Metropolitan News-Enterprise

 

Wednesday, June 2, 2004

 

Page 3

 

Court of Appeal Rules That Advertising Amendment to Anti-SLAPP Statute Applies to All Cases Not Final

 

By DAVID WATSON, Staff Writer

 

An amendment to the anti-SLAPP statute making it inapplicable to suits based on advertising activity applies to all cases not yet final, not just to those filed after it took effect Jan. 1, the First District Court of Appeal ruled yesterday.

That court’s Div. One joined the Fourth District’s Div. Three, which reached the same result just over a week ago. Both panels said the amendment, Code of Civil Procedure Sec. 425.17, falls under an exception to the general rule that new laws do not apply retroactively.

In his opinion for Div. One yesterday, Justice Douglas E. Swager reasoned that the anti-SLAPP law, Code of Civil Procedure Sec. 425.16, is a remedial statute which was—at least with respect to claims based on commercial speech—repealed by the amendment.

“The repeal of a statutory right or remedy…presents entirely distinct issues from that of the prospective or retroactive application of a statute,” Swager wrote, citing a “well-established line of authority” dating back to Chapman v. Farr (1982) 132 Cal.App.3d 1021.
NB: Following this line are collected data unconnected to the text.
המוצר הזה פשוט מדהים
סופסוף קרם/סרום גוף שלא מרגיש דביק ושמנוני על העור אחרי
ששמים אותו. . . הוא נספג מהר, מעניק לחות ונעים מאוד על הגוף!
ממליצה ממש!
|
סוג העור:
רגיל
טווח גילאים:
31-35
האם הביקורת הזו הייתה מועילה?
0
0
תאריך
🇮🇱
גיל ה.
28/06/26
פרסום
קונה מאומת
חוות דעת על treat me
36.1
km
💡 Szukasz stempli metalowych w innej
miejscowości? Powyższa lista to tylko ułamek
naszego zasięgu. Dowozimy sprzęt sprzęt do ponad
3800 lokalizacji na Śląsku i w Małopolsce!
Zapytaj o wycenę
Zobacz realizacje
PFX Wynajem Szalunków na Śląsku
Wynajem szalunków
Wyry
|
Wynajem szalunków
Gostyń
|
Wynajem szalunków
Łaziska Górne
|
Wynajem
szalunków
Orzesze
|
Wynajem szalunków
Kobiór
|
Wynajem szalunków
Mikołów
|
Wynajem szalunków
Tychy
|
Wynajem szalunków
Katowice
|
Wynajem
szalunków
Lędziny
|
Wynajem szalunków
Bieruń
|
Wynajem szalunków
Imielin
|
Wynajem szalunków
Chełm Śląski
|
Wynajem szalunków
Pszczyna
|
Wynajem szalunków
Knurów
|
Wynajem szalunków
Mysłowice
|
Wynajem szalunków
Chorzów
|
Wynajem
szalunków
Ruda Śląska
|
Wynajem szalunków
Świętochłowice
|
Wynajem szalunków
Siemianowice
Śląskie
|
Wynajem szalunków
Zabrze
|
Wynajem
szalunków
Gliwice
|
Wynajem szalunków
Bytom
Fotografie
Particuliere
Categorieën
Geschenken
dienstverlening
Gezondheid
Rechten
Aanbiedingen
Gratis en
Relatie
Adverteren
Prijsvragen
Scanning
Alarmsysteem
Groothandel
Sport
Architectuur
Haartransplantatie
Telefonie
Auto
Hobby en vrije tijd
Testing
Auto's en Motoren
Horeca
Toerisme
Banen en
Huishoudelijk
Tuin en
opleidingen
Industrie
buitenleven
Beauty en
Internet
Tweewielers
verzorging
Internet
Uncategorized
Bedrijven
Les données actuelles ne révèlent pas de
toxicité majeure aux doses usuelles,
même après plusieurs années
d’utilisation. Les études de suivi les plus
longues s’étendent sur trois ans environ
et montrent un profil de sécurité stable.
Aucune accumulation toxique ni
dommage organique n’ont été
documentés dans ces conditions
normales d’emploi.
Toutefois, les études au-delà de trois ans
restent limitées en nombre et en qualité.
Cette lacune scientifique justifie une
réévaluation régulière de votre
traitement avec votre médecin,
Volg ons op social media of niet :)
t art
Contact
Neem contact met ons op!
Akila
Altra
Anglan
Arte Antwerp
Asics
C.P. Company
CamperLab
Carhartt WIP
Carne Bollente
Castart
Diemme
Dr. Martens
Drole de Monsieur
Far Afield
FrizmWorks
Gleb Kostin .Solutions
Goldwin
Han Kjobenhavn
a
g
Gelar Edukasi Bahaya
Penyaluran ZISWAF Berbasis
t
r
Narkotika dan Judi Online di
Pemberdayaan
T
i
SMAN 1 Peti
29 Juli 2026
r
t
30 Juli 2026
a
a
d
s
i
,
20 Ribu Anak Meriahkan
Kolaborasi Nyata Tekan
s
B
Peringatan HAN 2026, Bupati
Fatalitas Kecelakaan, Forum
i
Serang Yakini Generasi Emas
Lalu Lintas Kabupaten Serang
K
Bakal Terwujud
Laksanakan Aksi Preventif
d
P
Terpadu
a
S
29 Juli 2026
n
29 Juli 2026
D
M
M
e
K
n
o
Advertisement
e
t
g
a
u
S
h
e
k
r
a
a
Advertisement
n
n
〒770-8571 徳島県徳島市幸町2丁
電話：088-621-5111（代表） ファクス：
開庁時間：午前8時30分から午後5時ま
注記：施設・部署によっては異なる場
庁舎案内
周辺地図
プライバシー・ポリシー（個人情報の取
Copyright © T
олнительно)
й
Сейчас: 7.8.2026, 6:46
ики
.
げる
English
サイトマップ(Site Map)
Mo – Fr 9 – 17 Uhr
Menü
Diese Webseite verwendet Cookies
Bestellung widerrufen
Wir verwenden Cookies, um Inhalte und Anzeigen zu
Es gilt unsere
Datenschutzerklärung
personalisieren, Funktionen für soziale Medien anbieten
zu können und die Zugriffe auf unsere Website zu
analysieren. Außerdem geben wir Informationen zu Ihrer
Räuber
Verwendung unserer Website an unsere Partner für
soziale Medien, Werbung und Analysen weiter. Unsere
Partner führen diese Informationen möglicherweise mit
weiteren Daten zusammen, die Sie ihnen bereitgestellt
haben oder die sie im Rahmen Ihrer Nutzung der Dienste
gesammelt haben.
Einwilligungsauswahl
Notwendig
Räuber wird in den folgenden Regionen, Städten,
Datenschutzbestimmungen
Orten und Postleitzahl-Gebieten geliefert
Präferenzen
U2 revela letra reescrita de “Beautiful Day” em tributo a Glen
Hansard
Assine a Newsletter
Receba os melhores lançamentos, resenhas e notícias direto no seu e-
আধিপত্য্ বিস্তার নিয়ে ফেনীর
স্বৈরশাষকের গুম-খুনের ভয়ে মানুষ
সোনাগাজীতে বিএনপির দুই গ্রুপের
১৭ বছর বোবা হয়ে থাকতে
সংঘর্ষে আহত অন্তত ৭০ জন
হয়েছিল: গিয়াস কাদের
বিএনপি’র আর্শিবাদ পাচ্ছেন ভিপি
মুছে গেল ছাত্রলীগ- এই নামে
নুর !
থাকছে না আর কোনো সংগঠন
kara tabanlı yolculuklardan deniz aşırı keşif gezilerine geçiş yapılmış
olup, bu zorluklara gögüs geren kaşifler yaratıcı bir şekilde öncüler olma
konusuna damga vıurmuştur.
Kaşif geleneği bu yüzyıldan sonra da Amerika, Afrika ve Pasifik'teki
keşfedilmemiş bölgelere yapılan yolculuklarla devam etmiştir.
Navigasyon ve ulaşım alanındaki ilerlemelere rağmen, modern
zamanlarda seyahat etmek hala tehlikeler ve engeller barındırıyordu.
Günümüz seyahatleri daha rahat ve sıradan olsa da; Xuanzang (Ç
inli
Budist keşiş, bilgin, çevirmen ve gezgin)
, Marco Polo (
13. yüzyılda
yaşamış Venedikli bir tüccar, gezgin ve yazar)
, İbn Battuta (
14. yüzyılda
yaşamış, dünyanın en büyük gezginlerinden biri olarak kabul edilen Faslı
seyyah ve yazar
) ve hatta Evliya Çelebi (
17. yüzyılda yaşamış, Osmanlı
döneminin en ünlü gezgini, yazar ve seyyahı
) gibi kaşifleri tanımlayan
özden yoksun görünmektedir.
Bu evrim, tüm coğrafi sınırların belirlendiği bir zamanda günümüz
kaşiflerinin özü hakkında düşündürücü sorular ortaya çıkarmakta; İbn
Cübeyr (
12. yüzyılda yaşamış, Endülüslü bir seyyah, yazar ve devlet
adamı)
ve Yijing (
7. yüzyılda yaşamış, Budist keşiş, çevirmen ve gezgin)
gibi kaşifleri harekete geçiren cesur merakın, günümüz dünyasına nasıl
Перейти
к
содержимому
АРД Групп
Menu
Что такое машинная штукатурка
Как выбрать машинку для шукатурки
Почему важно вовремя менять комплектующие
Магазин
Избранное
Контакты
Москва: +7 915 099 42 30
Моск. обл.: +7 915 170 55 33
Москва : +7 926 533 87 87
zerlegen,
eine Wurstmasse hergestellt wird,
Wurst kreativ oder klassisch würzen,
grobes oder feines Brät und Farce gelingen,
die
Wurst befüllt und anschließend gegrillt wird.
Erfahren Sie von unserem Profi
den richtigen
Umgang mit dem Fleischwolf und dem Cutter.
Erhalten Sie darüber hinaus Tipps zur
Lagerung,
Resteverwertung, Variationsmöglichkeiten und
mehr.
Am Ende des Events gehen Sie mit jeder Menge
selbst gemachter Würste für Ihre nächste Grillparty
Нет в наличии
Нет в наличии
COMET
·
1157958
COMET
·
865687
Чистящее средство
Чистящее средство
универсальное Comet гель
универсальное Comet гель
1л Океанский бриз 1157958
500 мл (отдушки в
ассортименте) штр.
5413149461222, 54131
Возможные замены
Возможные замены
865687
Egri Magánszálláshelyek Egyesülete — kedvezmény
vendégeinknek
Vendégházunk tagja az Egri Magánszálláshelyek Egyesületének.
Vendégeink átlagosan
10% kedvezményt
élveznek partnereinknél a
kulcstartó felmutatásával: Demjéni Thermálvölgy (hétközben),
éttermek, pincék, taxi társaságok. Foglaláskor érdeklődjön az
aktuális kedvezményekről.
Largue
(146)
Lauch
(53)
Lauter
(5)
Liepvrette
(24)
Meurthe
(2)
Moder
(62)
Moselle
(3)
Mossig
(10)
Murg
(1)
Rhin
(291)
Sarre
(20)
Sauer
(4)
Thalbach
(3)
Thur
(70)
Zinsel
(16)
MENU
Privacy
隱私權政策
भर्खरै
Under those cases, he explained, where final relief has yet to be granted under a remedial statute which is repealed, the relief becomes unavailable. The anti-SLAPP statute, Swager pointed out, merely “provides a procedure for the early dismissal, before trial or discovery, of meritless cases aimed at chilling first amendment rights.”

Tyson Foods Inc., citing the anti-SLAPP law, sought to strike several causes of action in a suit against it by the Physicians Committee for Responsible Medicine, a nonprofit organization based in Washington D.C. Part of PCRM’s lawsuit claimed the poultry grower’s magazine campaign touting its products as “all natural” was deceptive because the conditions under which the animals were raised were highly artificial.

San Francisco Superior Court Judge Ronald Evans Quidachay granted the motion to strike those allegations.

But Swager said Sec. 425.17, by making the anti-SLAPP remedy unavailable to a seller or leaser of goods and services sued over its representations about those goods or services to potential customers, “clearly deprives Tyson of any basis to strike PCRM’s suit pursuant to the anti-SLAPP statute.”

The justice rejected Tyson’s argument that Sec. 425.16 is not remedial, but rather confers a substantive immunity from suit.

“[T]he fact that the anti-SLAPP statute shields litigants from trial of meritless claims arising from the exercise of first amendment freedoms does not alter the fact that it serves as a mechanism for early adjudication of such claims, in other words, as a statutory remedy,” Swager declared.

He also rejected the defendant’s contention that Sec. 425.17 was unconstitutional.

“The legislative decision to provide a procedure for early adjudication of claims affecting First Amendment freedoms is analogous to a decision to subsidize the exercise of a fundamental right by conferring tax exempt status,” Swager reasoned. “The withdrawal of such an exceptional statutory privilege does not impose a burden on constitutional freedoms.”

The case is Physicians Committee for Responsible Medicine v. Tyson Foods, Inc., A103835.

Presiding Justice David G. Sills reached the same result in his May 24 opinion for the Fourth District panel in Metcalf v. U-Halu International, Inc., 04 S.O.S. 2650.

Sills concluded that Sec. 425.17 did not create “impermissible classifications among those who utter constitutionally protected speech” and could be applied to motions to strike on which the trial court had ruled before Jan. 1. Both jurists also relied on Brenton v. Metabolife International, Inc. (2004) 116 Cal.App.4th 679.

In Brenton, decided in March, the Fourth District’s Div. One characterized Sec. 425.17 as a procedural statute which could be applied to cases still under review at the time it went into effect, but did so only as an alternative ground for finding that the anti-SLAPP motion to strike under consideration had been granted in error.